I thought there'd be no chance of catching Brett on this course. His superior form lets him carry more speed through terrain like this. This would more than make up for any cardio advantage I had on the climb.

Coming through for lap two, there would be no more yielding track to faster kids.  On the long grind up, I caught a brief glimpse of Brett. Oh man, that had to be more than 30 seconds up, our staging separation. I proceeded to bury myself, passing a young kid that had previously blown by me on a descent. Even if I could make up 10-15 seconds, Brett would surely erase it on the descent. Seemed like a lost cause.  As you can see here, in my head there were only two racers on the course.

I had a little more confidence going down the chicanes a second time, but so would had Brett. I very nearly crashed myself twice, catching skis in the deep ruts where skis were punching through the soft, deep base. Then we come to climb #2 in the lap. It is much shorter. I saw Brett again, this time picking a landmark next to him and glancing at my Garmin time. When I reached the landmark, 25 seconds elapsed. So I did make up a little time since the beginning of lap two. I was surprised my oxygen deprived brain could compute this. But five seconds with a couple kilometers to go is nothing. There was some flat turny stuff in there too, and Brett can V2 really well through that.

On the second descent, I came stupid close to crashing. I was in an anaerobic stupor and caught an edge. Just like that my left ski went behind me. I think the tail almost hit me in the back of the head. How I recovered from that one is beyond me, but I stayed upright. There were too many turns to see my nemesis.

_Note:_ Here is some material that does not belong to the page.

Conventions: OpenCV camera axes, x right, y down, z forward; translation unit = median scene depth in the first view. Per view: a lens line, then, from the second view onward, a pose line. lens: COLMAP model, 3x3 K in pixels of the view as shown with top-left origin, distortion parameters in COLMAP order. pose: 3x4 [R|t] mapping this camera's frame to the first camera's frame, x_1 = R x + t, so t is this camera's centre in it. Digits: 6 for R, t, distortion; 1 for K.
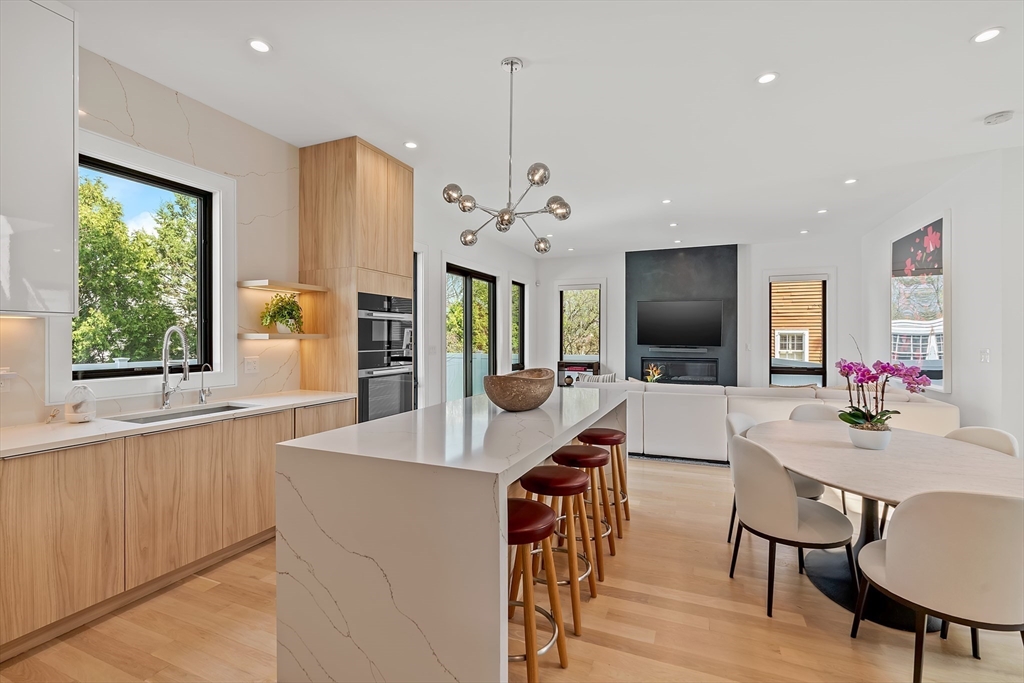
lens RADIAL K [[461.1, 0, 510.9], [0, 461.1, 330.9], [0, 0, 1]] dist [-0.000732, 0.000279]
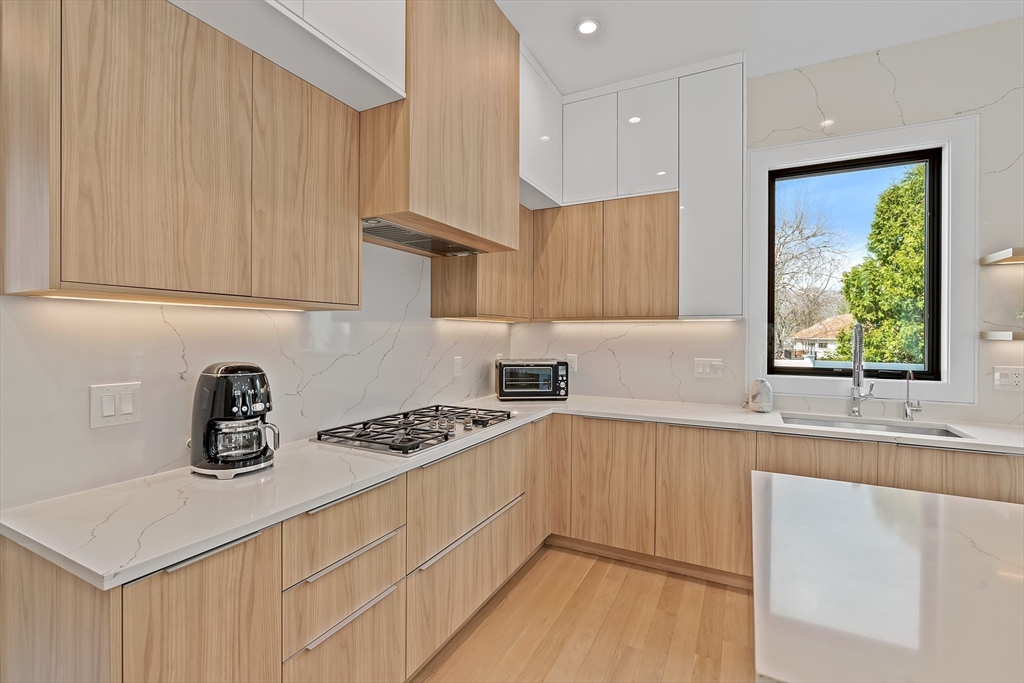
lens RADIAL K [[459.2, 0, 513.1], [0, 459.2, 337.1], [0, 0, 1]] dist [-0.000427, -0.000016]
pose [[-0.062104, 0.007269, -0.998043, 0.221202], [0.008710, 0.999939, 0.006741, 0.004414], [0.998032, -0.008275, -0.062164, 0.479426]]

Rounding out onto the finishing field, I saw Brett across the field and he saw me. It was 50/50 whether I was less than 30 seconds back, and we both knew it. Just as Brett and I were closing in on the finish, we caught Isaac too. Pretty freaky that we'd be coming in so close to one another when we started at different times. I saw Brett look at his Garmin as he crossed and he started counting down. 20 seconds elapsed, which meant I was 10 seconds faster with a time of 35:03.2. That is less than 0.5% difference! It's great having a ski training partner so closely matched.

Three hours before the race I drank a bottle of beet juice. I've commented here before about the merits of beet juice. No idea if this really does anything for me or not. Worst case, it is a healthy but expensive way to hydrate for a race. But if beet juice proponents are correct, the juice could easily have made greater than a 0.5% difference in such a short, intense race. This will no doubt bug Brett, as he didn't "go on the juice." I'm pretty sure if we had been staged the other way around, with me first, Brett would have come out on top. Having that carrot out in front of you is a huge psychological advantage.

Afterward, Brett skied a course cool-down lap while Isaac and I headed to the North End. Isaac and I briefly swapped skis so I could see how slow his were and he could see what fluoro top-coat feels like. What a difference in glide. Additionally, I couldn't keep the tails of Isaac's skis off the snow. They dragged badly. When swapping skis back, I looked at his bindings. He uses Salomon Pilot bindings like I do. On both bindings, the second pin hooks were broken off! Pilot bindings only work if that spring return mechanism is working. So not only did Isaac have slow skis, he had two broken bindings. He surmised they might have broken in a crash at Windblown last weekend.  I'm sure Isaac would have beaten Brett and I had he not had these issues.

Isaac and I both felt like poo heading out to the north end and the next snow storm was starting to move in. We cut things short, but not before I skied over Cascade. The descent is finally open, and it skied quite well. My skis still had seriously good glide coming down Livermore, scaring myself and maybe recreational skiers a few times. Ended up with 37km for the day, inadvertently two tracks on the Garmin for warmup/race and post race. Skiing right now is as good as it gets. Not so much for cycling. Great complimentary sports.